The summer of 2025 is no exception. As more people head off on breaks, and companies operate with skeleton crews, phishing attacks are exploiting every opportunity to slip through the cracks.

What Does This Mean For Your Business?

What emerges from this summer’s phishing surge is a clear pattern of opportunism that cuts across both consumer and business behaviour. It seems that cyber criminals are not relying on sophisticated infrastructure or zero-day exploits. Instead, they seem to be exploiting timing, familiarity and human distraction. For UK businesses, especially smaller firms, this creates a persistent operational risk that does not end with the holiday season.

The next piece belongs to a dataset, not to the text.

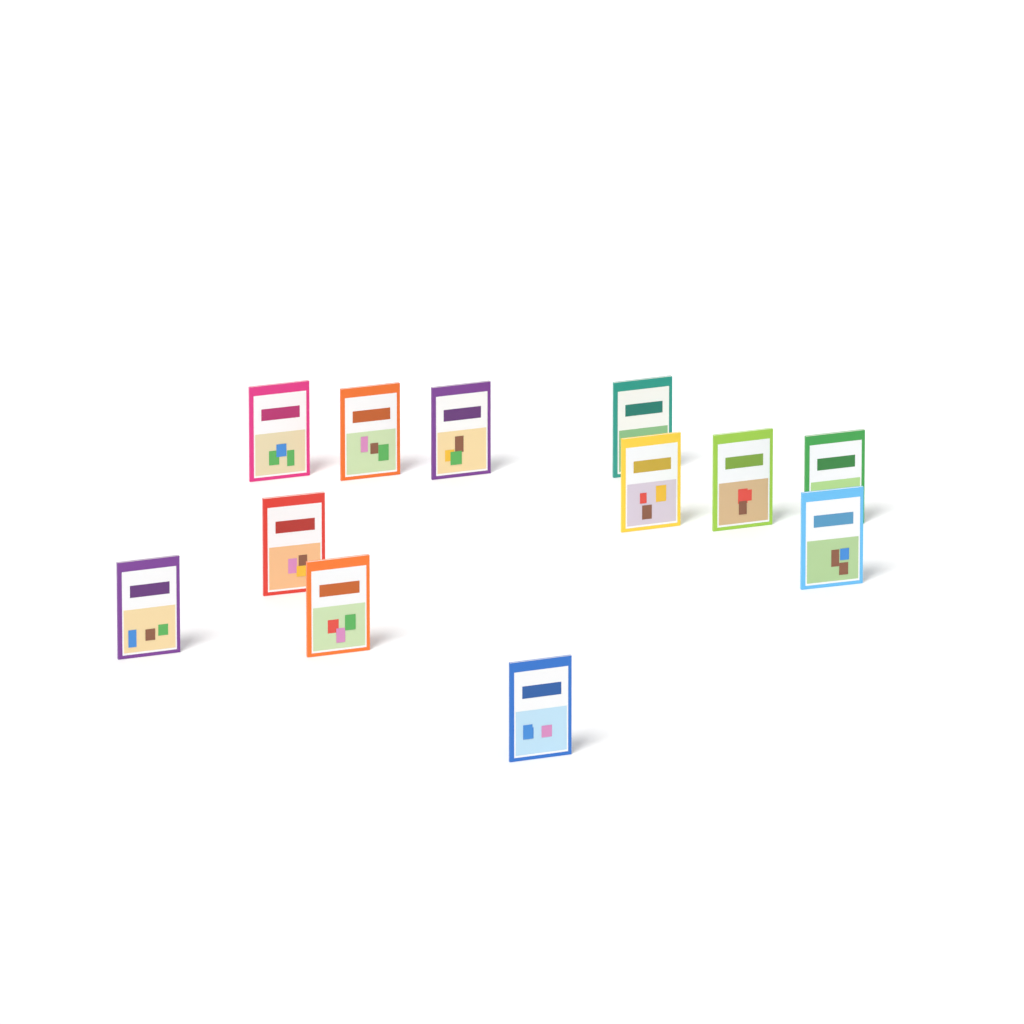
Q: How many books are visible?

Attacks linked to fake bookings, delivery texts and invoice fraud are not only rising in volume but also in precision. Social engineering tactics have become more convincing, and the tools behind them more accessible. As the examples in this report show, scammers no longer need to breach systems to steal money or data, but they just need to catch someone at the wrong moment with the right message. This is particularly dangerous in summer when staff changes, out-of-office patterns and dispersed decision-making leave more gaps than usual.

The ongoing failure to implement email authentication standards such as DMARC, and the unreliable performance of mobile scam filters, suggest that many organisations are still relying on outdated or partial defences. Without investment in basic technical controls and regular user awareness training, UK businesses will continue to see preventable losses from phishing, whether in the form of misdirected invoice payments, stolen credentials or damaged trust.

For individuals, especially those booking holidays or expecting deliveries, the lesson is equally pressing. The presence of a recognisable brand or a plausible message is no longer a guarantee of safety. Personal vigilance, combined with public reporting and institutional support, will remain critical.

Looking ahead, the challenge is not just seasonal. Cyber criminals will continue to adapt their tactics to whatever events, platforms or behaviours dominate public attention. However, the summer phishing spike is a useful case study in how quickly attackers can exploit simple human habits, and how slow many defences still are to catch up. For both UK organisations and their customers, tackling phishing will require more than just summer warnings. It demands consistent, year-round resilience.